Facebook’s Libra will, it is claimed, bring the unbanked into the financial system. However, in Africa this issue is being tackled in more innovative ways.

One of the key selling points of Facebook’s Libra currency, formally unveiled in June this year, was that it would prove a boon the world’s 1.7 billion-strong unbanked community. Over in Africa, however, the humble mobile phone has been fulfilling such a role for the past 20 years. And the continent’s mobile revolution is only just beginning. 

Nearly half of the world’s mobile banking offerings are offered by telecommunications companies in Africa, according to industry body the GSM Association; Africans conducted 1.7 billion mobile money transactions worth $26.8bn in 2018, a 15.3% growth in value on the previous year.

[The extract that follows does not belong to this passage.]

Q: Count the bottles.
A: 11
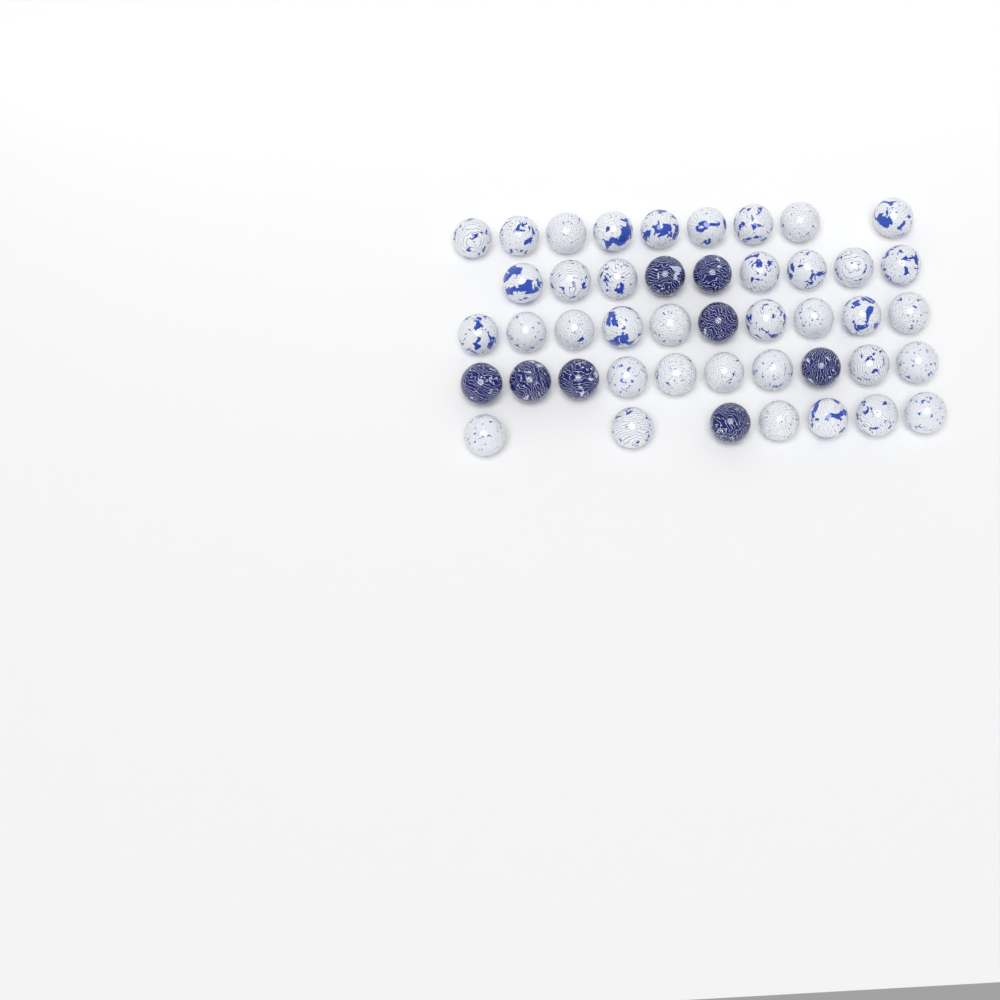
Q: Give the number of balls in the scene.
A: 45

Remarkably, such volumes have been achieved in spite of a relative lack of activity in the continent’s three most populous markets – Nigeria, Ethiopia and Egypt. Reforms and new initiatives in these three countries may lead to more than 110 million new mobile money accounts in the next five years on the continent in the coming five years. 

Though mobile operators such as Kenya’s Safaricom and pan-African operator MTN were in the vanguard of the continent’s mobile banking revolution in the early 2000s, traditional lenders have caught up in earnest, with the line between the two becoming increasingly blurred. A recent example of such a convergence has been the growing numbers of lenders offering banking services over WhatsApp, taking advantage of the unique position the messaging platform occupies in Africa’s social, economic and political landscape. 

Much mileage remains to be gained on the continent from the rollout of basic banking services over smartphones; but the increasing availability of affordable smartphones and  the development of innovative blockchain solutions are already delivering ever more sophisticated financial services. 

Just how much impact Libra will have on the unbanked remains to be seen. But the momentum behind Africa’s mobile revolution shows no sign of flagging, well into its second decade.